The Department of Justice (DOJ) has opened a criminal inquiry into the investigation on whether President Donald Trump colluded with Moscow during the 2016 presidential election, the United States media reported on Thursday.
The multiple reports citing several sources remained unconfirmed. If true, this would represent a counter-attack by the Trump administration as the President feels growing heat from the impeachment inquiry by the Democratic Party-controlled House.
Five Thirty Eight's public opinion poll tracker shows as of yesterday that 49.1 per cent of Americans support impeachment and 43.5 per cent oppose it - though more support the impeachment inquiry as opposed to actual impeachment.
The most recent Quinnipiac University poll found 48 per cent said Mr Trump should be "impeached and removed from office", while 46 per cent said he should not be.
Attorney-General William Barr earlier this year launched an administrative probe to review Mr Trump's complaints that his 2016 campaign was improperly targeted by US intelligence and law enforcement agencies.
Converting the probe into a criminal investigation would give the investigator, US federal prosecutor John Durham, wider powers to subpoena witnesses and documents.
"It is difficult not to conclude this DOJ under Attorney-General Barr, perhaps more than previous DOJs, is doing the bidding of the President," Cornell University's Professor of American Studies Glenn Altschuler told The Straits Times.
"This is part of the 'whataboutism' that has become a hallmark of the Trump administration."
The threat of impeachment grew this week following testimony on Tuesday from Mr William Taylor, US acting ambassador to Ukraine, that Mr Trump apparently in August wanted Ukraine's President Volodymyr Zelensky to publicly announce inquiries into graft and the gas company Burisma, before getting a White House meeting and security assistance from the US.
While the probability of the President's impeachment in the House has grown, his conviction and removal from office by the Senate remain a remote prospect.
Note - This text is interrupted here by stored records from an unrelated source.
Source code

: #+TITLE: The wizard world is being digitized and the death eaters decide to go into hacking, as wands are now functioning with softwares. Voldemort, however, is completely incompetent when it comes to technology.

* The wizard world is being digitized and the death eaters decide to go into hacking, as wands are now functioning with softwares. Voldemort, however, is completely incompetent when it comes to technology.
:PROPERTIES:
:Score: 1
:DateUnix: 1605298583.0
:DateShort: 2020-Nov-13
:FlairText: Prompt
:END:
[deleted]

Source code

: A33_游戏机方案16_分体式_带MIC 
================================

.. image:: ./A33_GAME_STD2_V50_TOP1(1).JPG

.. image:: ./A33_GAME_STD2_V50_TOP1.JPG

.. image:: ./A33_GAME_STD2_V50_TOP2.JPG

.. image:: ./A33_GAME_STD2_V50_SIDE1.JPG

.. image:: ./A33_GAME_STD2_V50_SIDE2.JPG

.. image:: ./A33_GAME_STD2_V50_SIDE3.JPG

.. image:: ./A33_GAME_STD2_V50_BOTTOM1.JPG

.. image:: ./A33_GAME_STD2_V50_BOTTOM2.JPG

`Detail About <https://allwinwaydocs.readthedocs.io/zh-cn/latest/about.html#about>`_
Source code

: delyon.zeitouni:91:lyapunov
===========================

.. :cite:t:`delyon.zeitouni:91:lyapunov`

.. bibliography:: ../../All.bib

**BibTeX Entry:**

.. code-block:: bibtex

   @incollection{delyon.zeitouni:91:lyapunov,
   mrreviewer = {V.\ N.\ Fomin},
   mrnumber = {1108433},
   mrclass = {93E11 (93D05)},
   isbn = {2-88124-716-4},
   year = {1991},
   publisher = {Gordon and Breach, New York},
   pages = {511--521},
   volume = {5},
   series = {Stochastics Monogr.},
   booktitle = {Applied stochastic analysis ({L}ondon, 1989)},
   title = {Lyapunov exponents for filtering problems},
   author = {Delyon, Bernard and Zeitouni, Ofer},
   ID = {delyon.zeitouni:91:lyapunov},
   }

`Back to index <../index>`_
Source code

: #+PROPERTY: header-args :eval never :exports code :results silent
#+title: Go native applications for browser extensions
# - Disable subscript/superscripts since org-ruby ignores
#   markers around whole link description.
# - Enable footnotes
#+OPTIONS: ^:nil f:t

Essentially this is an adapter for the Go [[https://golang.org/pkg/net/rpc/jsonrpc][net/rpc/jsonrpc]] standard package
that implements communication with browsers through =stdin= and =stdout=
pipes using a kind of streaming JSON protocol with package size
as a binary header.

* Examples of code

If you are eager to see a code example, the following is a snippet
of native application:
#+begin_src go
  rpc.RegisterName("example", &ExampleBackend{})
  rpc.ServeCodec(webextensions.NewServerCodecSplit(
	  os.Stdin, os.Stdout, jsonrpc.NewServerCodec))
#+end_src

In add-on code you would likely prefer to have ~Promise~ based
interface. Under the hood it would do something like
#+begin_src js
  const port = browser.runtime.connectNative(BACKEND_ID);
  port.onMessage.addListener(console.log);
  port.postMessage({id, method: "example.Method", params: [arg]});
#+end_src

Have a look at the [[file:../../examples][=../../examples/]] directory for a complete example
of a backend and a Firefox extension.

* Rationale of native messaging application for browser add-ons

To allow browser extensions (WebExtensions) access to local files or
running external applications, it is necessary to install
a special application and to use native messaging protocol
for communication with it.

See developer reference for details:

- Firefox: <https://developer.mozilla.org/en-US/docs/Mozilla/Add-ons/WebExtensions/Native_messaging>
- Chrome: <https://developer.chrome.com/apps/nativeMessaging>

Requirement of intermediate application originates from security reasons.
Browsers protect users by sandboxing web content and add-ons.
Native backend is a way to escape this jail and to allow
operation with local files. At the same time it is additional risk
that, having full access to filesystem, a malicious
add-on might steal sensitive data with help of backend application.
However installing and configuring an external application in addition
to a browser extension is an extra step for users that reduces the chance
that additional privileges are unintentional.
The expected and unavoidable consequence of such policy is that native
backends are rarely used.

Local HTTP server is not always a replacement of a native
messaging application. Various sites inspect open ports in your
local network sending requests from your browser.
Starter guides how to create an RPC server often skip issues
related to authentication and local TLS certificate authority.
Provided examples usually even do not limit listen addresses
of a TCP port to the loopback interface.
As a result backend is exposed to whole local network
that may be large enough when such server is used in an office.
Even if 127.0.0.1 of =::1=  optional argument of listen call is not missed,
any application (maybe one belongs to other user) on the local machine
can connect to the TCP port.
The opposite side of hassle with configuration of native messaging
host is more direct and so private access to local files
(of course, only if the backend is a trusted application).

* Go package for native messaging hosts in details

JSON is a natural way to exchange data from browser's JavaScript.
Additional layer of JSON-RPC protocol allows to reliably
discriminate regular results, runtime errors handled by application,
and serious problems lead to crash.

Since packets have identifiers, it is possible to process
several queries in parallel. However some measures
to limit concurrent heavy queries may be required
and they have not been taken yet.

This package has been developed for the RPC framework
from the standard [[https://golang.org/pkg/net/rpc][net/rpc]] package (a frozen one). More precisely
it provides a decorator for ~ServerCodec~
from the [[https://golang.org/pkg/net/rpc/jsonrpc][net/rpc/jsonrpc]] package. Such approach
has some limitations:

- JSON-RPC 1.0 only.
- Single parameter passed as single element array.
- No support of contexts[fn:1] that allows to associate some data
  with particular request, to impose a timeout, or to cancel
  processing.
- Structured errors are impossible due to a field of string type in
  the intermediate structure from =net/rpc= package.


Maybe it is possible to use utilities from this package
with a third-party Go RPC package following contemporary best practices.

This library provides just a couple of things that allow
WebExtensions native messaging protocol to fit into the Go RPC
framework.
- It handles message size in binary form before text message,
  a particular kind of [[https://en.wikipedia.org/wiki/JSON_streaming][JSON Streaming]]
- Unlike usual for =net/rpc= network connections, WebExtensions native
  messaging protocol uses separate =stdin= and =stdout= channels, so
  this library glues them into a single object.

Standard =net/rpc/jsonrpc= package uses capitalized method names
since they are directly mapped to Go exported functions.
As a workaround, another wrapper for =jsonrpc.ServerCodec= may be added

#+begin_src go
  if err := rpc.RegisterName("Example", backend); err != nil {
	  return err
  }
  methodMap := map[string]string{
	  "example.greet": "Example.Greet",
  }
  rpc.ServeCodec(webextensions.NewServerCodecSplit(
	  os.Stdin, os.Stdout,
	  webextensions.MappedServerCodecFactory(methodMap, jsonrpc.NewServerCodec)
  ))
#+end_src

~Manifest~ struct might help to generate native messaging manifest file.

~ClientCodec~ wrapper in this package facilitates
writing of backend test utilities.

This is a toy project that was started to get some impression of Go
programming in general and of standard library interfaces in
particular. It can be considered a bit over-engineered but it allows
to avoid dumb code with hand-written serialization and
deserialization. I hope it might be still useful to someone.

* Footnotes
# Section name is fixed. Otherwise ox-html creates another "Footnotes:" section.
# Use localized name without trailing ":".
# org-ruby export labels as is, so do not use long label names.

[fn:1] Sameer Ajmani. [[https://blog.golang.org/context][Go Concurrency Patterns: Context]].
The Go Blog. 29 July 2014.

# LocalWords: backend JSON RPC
A conviction in the Senate requires a two-thirds majority, which means several Republicans would have to desert the President.
Mr Hunter Biden, son of former vice-president Joe Biden, who is leading the pack of Democratic Party contenders for the 2020 nomination, was on the board of Burisma from 2014 to this year.
This has become the focus of Mr Trump's counter-attack on the older Biden.
Republicans have been complaining of a lack of transparency.
In a moment of political theatrics, as Mr Trump demanded more Republicans fight for him, a group of them created a scene by barging into a closed-door hearing on Wednesday.
On Thursday, Senator Lindsey Graham introduced a Senate resolution calling on the House to hold a formal vote to start the impeachment inquiry, and to give Mr Trump "due process" including "the ability to confront his accusers".
But legal experts say holding a formal vote on opening an inquiry is not required under the Constitution, and the House committees holding hearings are entitled to do so behind closed doors.
But while the probability of the President's impeachment in the House has grown, his conviction and removal from office by the Senate remain a remote prospect.
A conviction in the Senate requires a two-thirds majority, which means several Republicans would have to desert the President.
But there is little tolerance of dissent from Republicans, especially those who face re-election campaigns next year, political pundit Charlie Cook wrote on Thursday in the Cook Political Report.
There is "little reason to think Republicans will abandon Trump now", he concluded.